Estamos en una coyuntura que evidencia la universalidad de la crisis civilizatoria y nos hace tomar conciencia de los límites, lo cual nos fuerza a optimizar los recursos y a modificar las pautas de consumo. También ésta puede ser una oportunidad para potenciar el diálogo entre esfuerzos y agendas de lucha colectivas que se vienen dando en diferentes territorios del mundo y fundamentalmente en América Latina.
Necesitamos también de un gran cambio sociocultural que comience por un principio de la suficiencia (vivir bien con pocos materiales y energía) y promueva así una cultura del reparto (la importancia de la redistribución de la riqueza, de la tierra, de la energía).
Celebramos las actuales experiencias desarrolladas en todo el país y en América Latina, organizadas en torno a las economías populares y solidarias, donde las necesidades del otrx son tan urgentes como las propias. Allí el principio de solidaridad y el cuidado del ambiente son incorporados a una economía de red donde priman la salud y el bienestar de las personas. Son testimonio de que otras economías son posibles.

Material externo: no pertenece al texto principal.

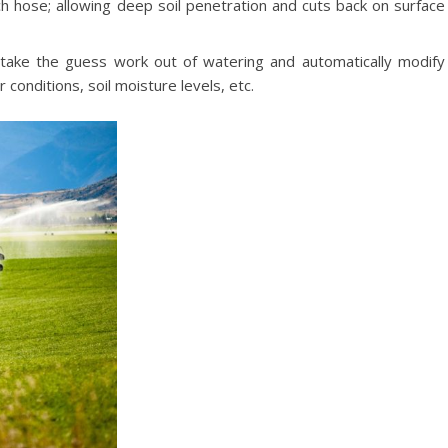
h hose; allowing deep soil penetration and cuts back on surface
 take the guess work out of watering and automatically modify
conditions, soil moisture levels, etc.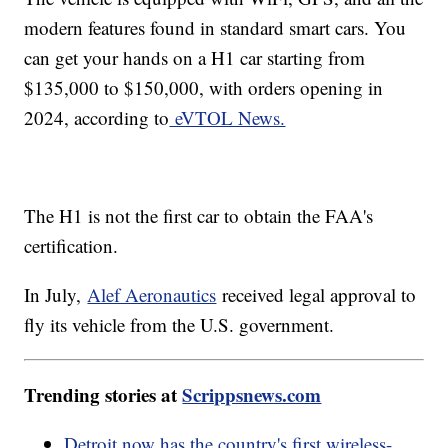
modern features found in standard smart cars. You
can get your hands on a H1 car starting from
$135,000 to $150,000, with orders opening in
2024, according to
eVTOL News.
The H1 is not the first car to obtain the FAA's
certification.
In July,
Alef Aeronautics
received legal approval to
fly its vehicle from the U.S. government.
Trending stories at
Scrippsnews.com
Detroit now has the country's first wireless-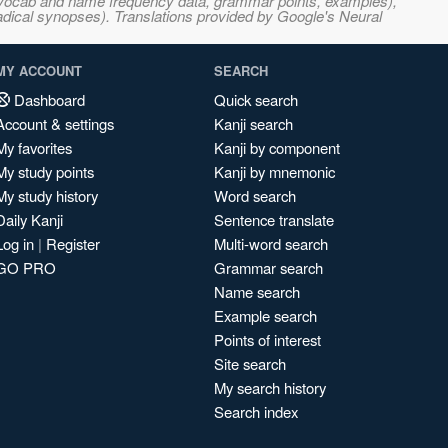
s, vocab and name frequency data, grammar points, examples),
adical synopses). Translations provided by Google's Neural
MY ACCOUNT
SEARCH
Dashboard
Quick search
Account & settings
Kanji search
My favorites
Kanji by component
My study points
Kanji by mnemonic
My study history
Word search
Daily Kanji
Sentence translate
Log in
|
Register
Multi-word search
GO PRO
Grammar search
Name search
Example search
Points of interest
Site search
My search history
Search index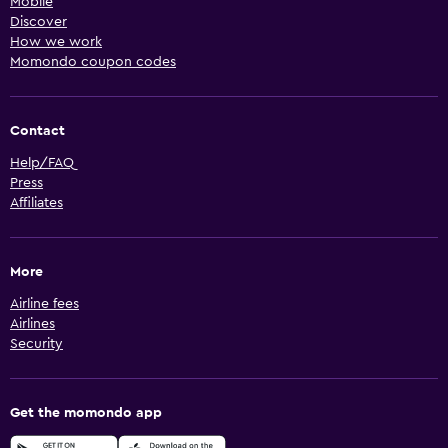
Mobile
Discover
How we work
Momondo coupon codes
Contact
Help/FAQ
Press
Affiliates
More
Airline fees
Airlines
Security
Get the momondo app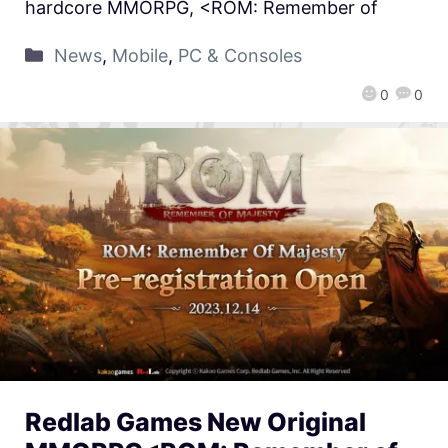
hardcore MMORPG, <ROM: Remember of
News
,
Mobile
,
PC & Consoles
0
0
Redlab Games New Original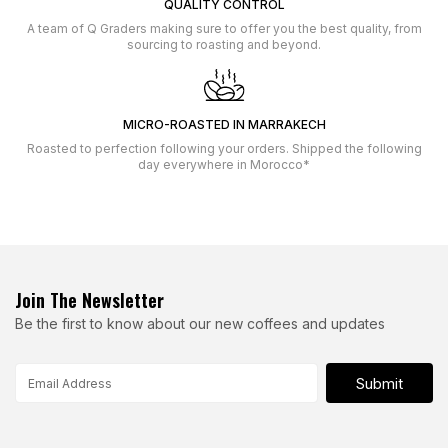
QUALITY CONTROL
A team of Q Graders making sure to offer you the best quality, from
sourcing to roasting and beyond.
MICRO-ROASTED IN MARRAKECH
Roasted to perfection following your orders. Shipped the following
day everywhere in Morocco*
Join The Newsletter
Be the first to know about our new coffees and updates
Submit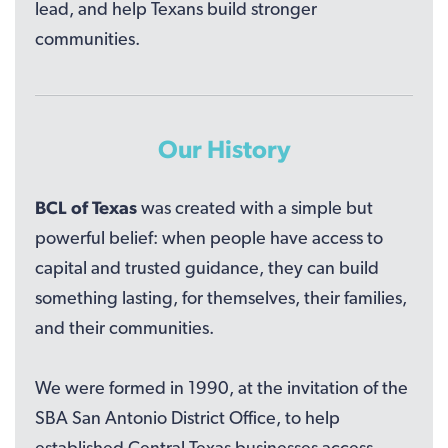
lead, and help Texans build stronger
communities.
Our History
BCL of Texas
was created with a simple but
powerful belief: when people have access to
capital and trusted guidance, they can build
something lasting, for themselves, their families,
and their communities.
We were formed in 1990, at the invitation of the
SBA San Antonio District Office, to help
established Central Texas businesses access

Consideramos que en este momento el Estado debe apoyar e impulsar estas experiencias en un proceso de transición hacia otras formas de habitar y vincularnos con el ambiente y entre nosotrxs, comprendiendo que somos parte de un ecosistema.
Tenemos la expectativa de que esta crisis, este miedo y sensación de vulnerabilidad como individuos, nos dé conciencia y ponga de relieve esas redes de solidaridad y de organización, que aprendamos a ver a quienes tenemos al lado y abracemos, al fin, las relaciones de ecodependencia e interdependencia que nos sostienen.